J’avancerais l’hypothèse, pour parler au nom du Système parce que je le connais bien et qu’il me fait toute confiance, que cette question de l’âge ne fut guère sinon jamais soulevée parce que Paul ne parvint jamais à s’imposer comme un “candidat sérieux” malgré cette popularité, c’est-à-dire à être considéré comme un candidat tout-court. Je suis absolument persuadé que, pour le Système l’âge n’importait en rien, ni même pour discréditer Paul, parce que Ron Paul était simplement un non-candidat, sinon plus clairement un non-être. Il y avait eu sur ce site des réflexions sur l’âge de Ron Paul, sans d'ailleurs lui trouver que des désavantages, et sur ce fait surprenant que ce facteur ne comptât pas beaucoup dans la perception qu’on avait du vénérable candidat (voir L’âge de Paul et Ron Paul et l’âge du capitaine, les deux textes en mars 2010). Nous en étions là en 2012, alors que Ron Paul était une exception hors-Système autant qu’antiSystème qui n’allait pas tarder à s’effacer ; mais nous sommes désormais quatre ans plus tard et, rétrospectivement, l’escapade de Ron Paul prend une autre signification.
Cette fois, en 2016, il y a deux candidats régulièrement inscrits dans leurs partis malgré le dégoût et l’aveuglement desdits partis à leur encontre et malgré le fait qu’ils troublent considérablement, jusqu’à la panique complète, le jeu bien réglé d’habitude de l’establishment. Qui songe à leur demander leur âge ? Sanders a 74 ans et Trump aura 70 ans dans quatre mois. L’un et l’autre, ils soulèvent les foules, enthousiasment la jeunesse, etc. Il y a là un phénomène remarquable, et je dirais typique de la situation actuelle des USA considérés comme la puissance qui est la matrice du Système dans sa constitution de productrice du système de l’américanisme. De ce point de vue, ni Sanders ni Trump n’existent vraiment, comme Ron Paul en 2008-2012, ils se trouvent dans le territoire du déni pur et simple pour le Système, au risque du Système. (Bien entendu, les zombies-Système, des élites-Systèmes à la presse-Système, suivent la consigne comme un seul mouton, comme s’ils étaient à eux seuls un immense troupeau de moutons rassemblés en un seul mouton : cela donne the-mouton contre The-Donald... Mais certes, que les moutons me pardonnent d’oser les comparer aux zombies-Système qu’ils dépassent de la laine et du museau ; je ne les utilise que comme symboles.)

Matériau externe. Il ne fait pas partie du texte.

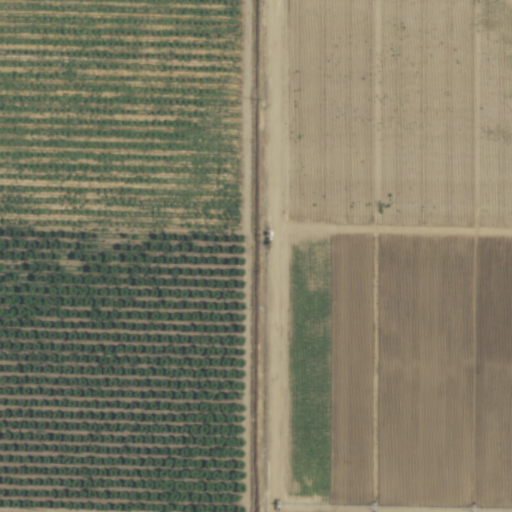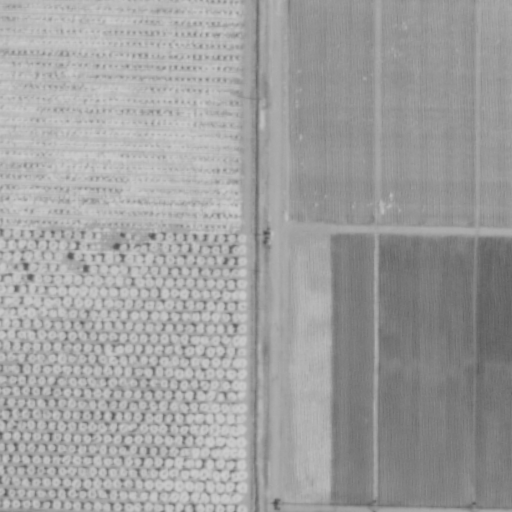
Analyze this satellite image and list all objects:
crop: (256, 256)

Mais revenons, si j’ose dire, à nos moutons... Je veux envisager ce cas selon le seul point de vue de l’âge du capitaine, sans aucune considération de personnalités, de programmes, de situation politique de l’un ou de l’autre, ni moindre considération par ailleurs pour les attitudes pathologiques du Système. (Tiens, je mets même un Juppé hors de la troupe des gens âgés en quête de révolution politique bien que lui parle de son âge [72 ans]. Juppé n’est pas un homme politique de 72 ans, encore moins un antiSystème, lui qui fait très bien son Fabius de droite en un peu moins balbutiant et en nettement plus arrogant. Juppé est l’archétype de la prétention politique française à l’intelligence, dans ce cas intelligence totalement invertie : il n’a pas 72 ans, il est sans âge et flotte dans l’univers liquide et gluant du Système, puisque seulement défini par l’expérience d’un homme politique français devenu complètement neocon après ses séjours à Washington, comme on est born-again, – bref, comme on est GW Bush. Son arrogance extraordinaire pour débiter des platitudes-Système incroyables de banalité et de déterminisme-narrativiste le met hors du privilège de l’âge et nous ne le comptons décidément pas parmi cette cohorte d’hommes âgés qui va de Ron Paul à Donald Trump.)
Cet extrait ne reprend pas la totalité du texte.